Tab tells you what to do to get notes to ome out of a specific instrument - guitar tab is no use for harmonica.
Musical notation tells you the resulting notes but doesn't tell you how to get them. That's why, for example, you can read flute music or song sheets on harmonica if you can read notation.
One other thing: notation tells you rhythm, i.e., how long the notes last. Tab leaves you in the dark unless you already know what the song sounds like.
Both songs (Finnish folk songs or hymns, maybe?) are notated here in the key of C# Major (a pretty strange choice, actually - D-flat would be more efficient and more common).

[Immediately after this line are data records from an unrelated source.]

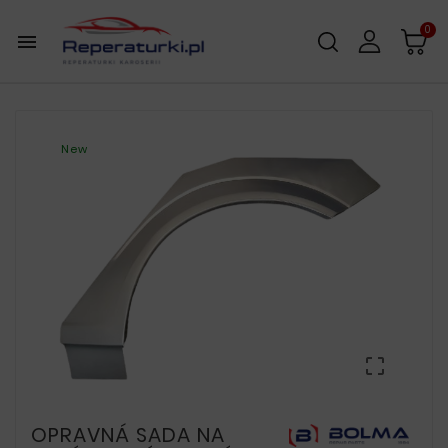
0

New

OPRAVNÁ SADA NA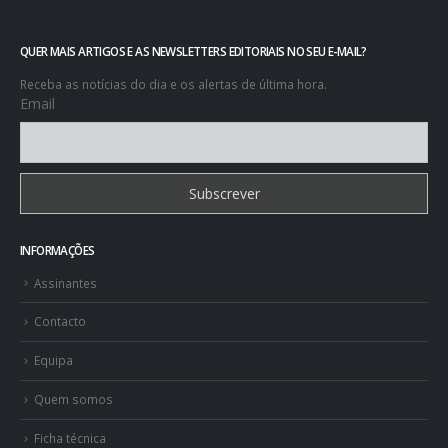
QUER MAIS ARTIGOS E AS NEWSLETTERS EDITORIAIS NO SEU E-MAIL?
Receba as notícias do dia e os alertas de última hora.
Email
INFORMAÇÕES
Assinantes
Contacto
Equipa
Quem somos
Ficha técnica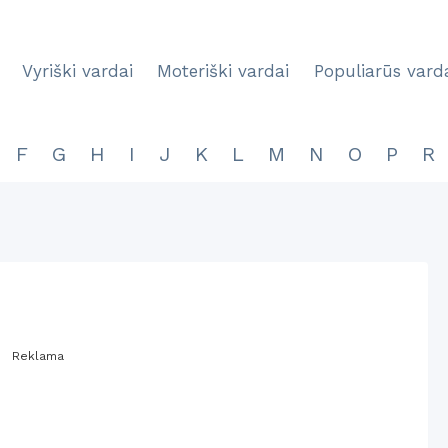
Vyriški vardai
Moteriški vardai
Populiarūs vard
F
G
H
I
J
K
L
M
N
O
P
R
Reklama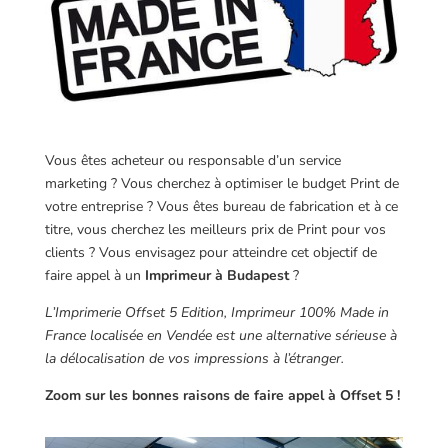
Vous êtes acheteur ou responsable d’un service
marketing ? Vous cherchez à optimiser le budget Print de
votre entreprise ? Vous êtes bureau de fabrication et à ce
titre, vous cherchez les meilleurs prix de Print pour vos
clients ? Vous envisagez pour atteindre cet objectif de
faire appel à un
Imprimeur à Budapest
?
L’Imprimerie Offset 5 Edition, Imprimeur 100% Made in
France localisée en Vendée est une alternative sérieuse à
la délocalisation de vos impressions à l’étranger.
Zoom sur les bonnes raisons de faire appel à Offset 5 !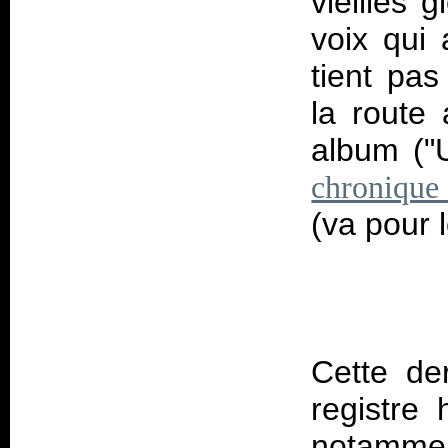
vieilles 
voix qui 
tient pa
la route 
album ("
chronique 
(va pour l
Cette der
registre 
notamment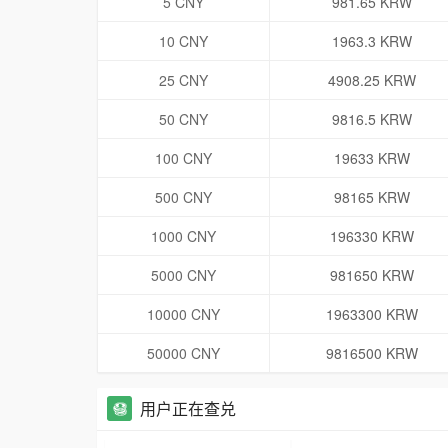
5 CNY
981.65 KRW
10 CNY
1963.3 KRW
25 CNY
4908.25 KRW
50 CNY
9816.5 KRW
100 CNY
19633 KRW
500 CNY
98165 KRW
1000 CNY
196330 KRW
5000 CNY
981650 KRW
10000 CNY
1963300 KRW
50000 CNY
9816500 KRW
用户正在查兑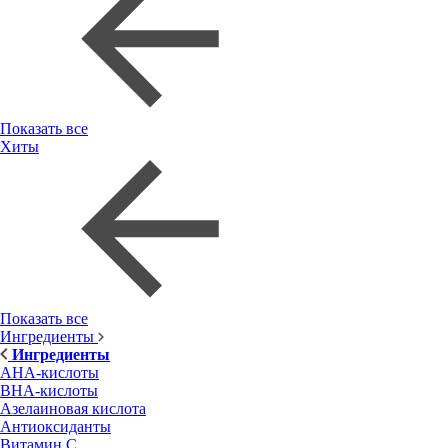
Показать все
Хиты
Показать все
Ингредиенты
Ингредиенты
AHA-кислоты
BHA-кислоты
Азелаиновая кислота
Антиоксиданты
Витамин С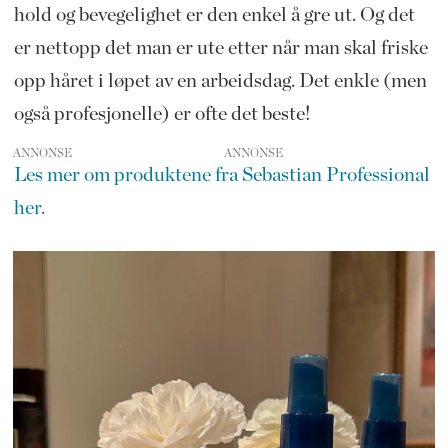
hold og bevegelighet er den enkel å gre ut. Og det
er nettopp det man er ute etter når man skal friske
opp håret i løpet av en arbeidsdag. Det enkle (men
også profesjonelle) er ofte det beste!
ANNONSE
Les mer om produktene fra Sebastian Professional
her.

Why not tab these out yourself? It's a lot of work but you'll also learn a lot. Here's how to do it:
1) Learn about key signatures. I'll give you a shortcut here. Those seven sharps (they look like hashtags but have been around for about a thousand years longer) at the beginning of each line of music tell you that all seven notes of the scale - A, B, C, D, E, F, and G - are sharped - C is C# (C-sharp), D is D-sharp, and so on. A sharp raises a note one semitone higher, like going one fret or one key to the right on a piano. A sharp in the key signature raises the pitch of a note through the entire tune unless contradicted by an accidental that will temporarily change the note to a sharp, flat, or back to a natural (see below for more on that).
2) Learn which note names (A, B, C, D, etc.) are on which line or space on the staff (the stack of five lines that music is written on). You can easily find this information online.
3) Learn how the natural sign (seen frequently in front of notes in the examples you posted) returns a note to its "natural" pitch - not raised by a sharp or lowered by a flat.
4) Under each note, write the note name, such as C, A#, etc. (Remember that most notes are altered to sharps in the tunes you posted.)
5) Figure out which key of harmonica will give you all or most of the notes in the tune. (To make this easier, write a checklist of the 12 notes of the chromatic scale, and check off which ones you find in the tune. Be sure to remember which ones in the tune are affected by the key signature. You could highlight those ones in your checklist to make it easier.
6) Once you have the right harp, look at a tuning layout for that key (you can find them in the appendixes to Harmoncia For Dummies, for example) and write the tab under the notes.
As I said, this could be a lot of work just to play some tunes you like, but it will EMPOWER you to figure out nearly any tune.